→ WORK ITEM: Whenever the word "озеро" turns up in a line of the data below, copy that line.

*** SOURCE RECORDS ***

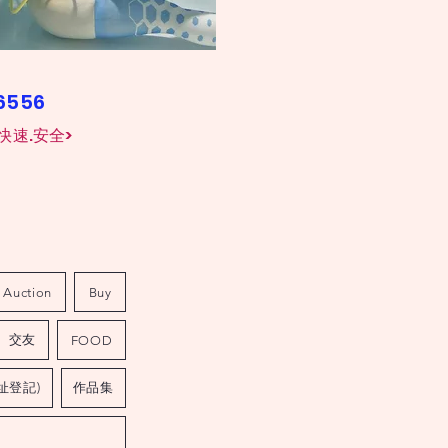
26556
快速.安全>
Auction
Buy
交友
FOOD
址登記)
作品集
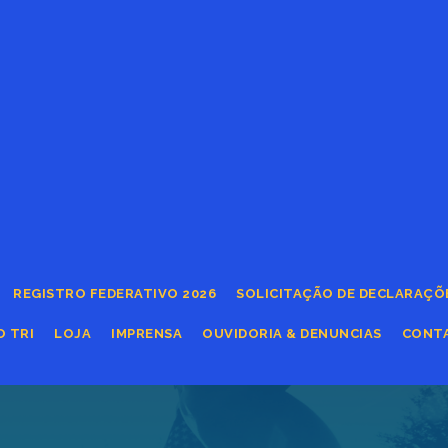
REGISTRO FEDERATIVO 2026
SOLICITAÇÃO DE DECLARAÇÕ
O TRI
LOJA
IMPRENSA
OUVIDORIA & DENUNCIAS
CONT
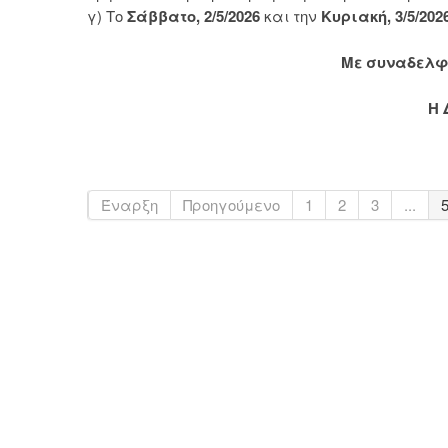
γ) Το
Σάββατο, 2/5/2026
και την
Κυριακή, 3/5/202
Με συναδελφ
Η 
Έναρξη
Προηγούμενο
1
2
3
...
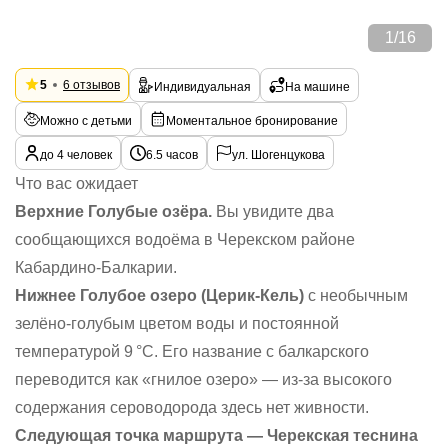
1
/
16
5
6 отзывов
Индивидуальная
На машине
Можно с детьми
Моментальное бронирование
до 4 человек
6.5 часов
ул. Шогенцукова
Что вас ожидает
Верхние Голубые озёра.
Вы увидите два
сообщающихся водоёма в Черекском районе
Кабардино-Балкарии.
Нижнее Голубое озеро (Церик-Кель)
с необычным
зелёно-голубым цветом воды и постоянной
температурой 9 °C. Его название с балкарского
переводится как «гнилое озеро» — из-за высокого
содержания сероводорода здесь нет живности.
Следующая точка маршрута — Черекская теснина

*** End of SOURCE RECORDS ***

→ WRITTEN SOLUTION:
Нижнее Голубое озеро (Церик-Кель)
переводится как «гнилое озеро» — из-за высокого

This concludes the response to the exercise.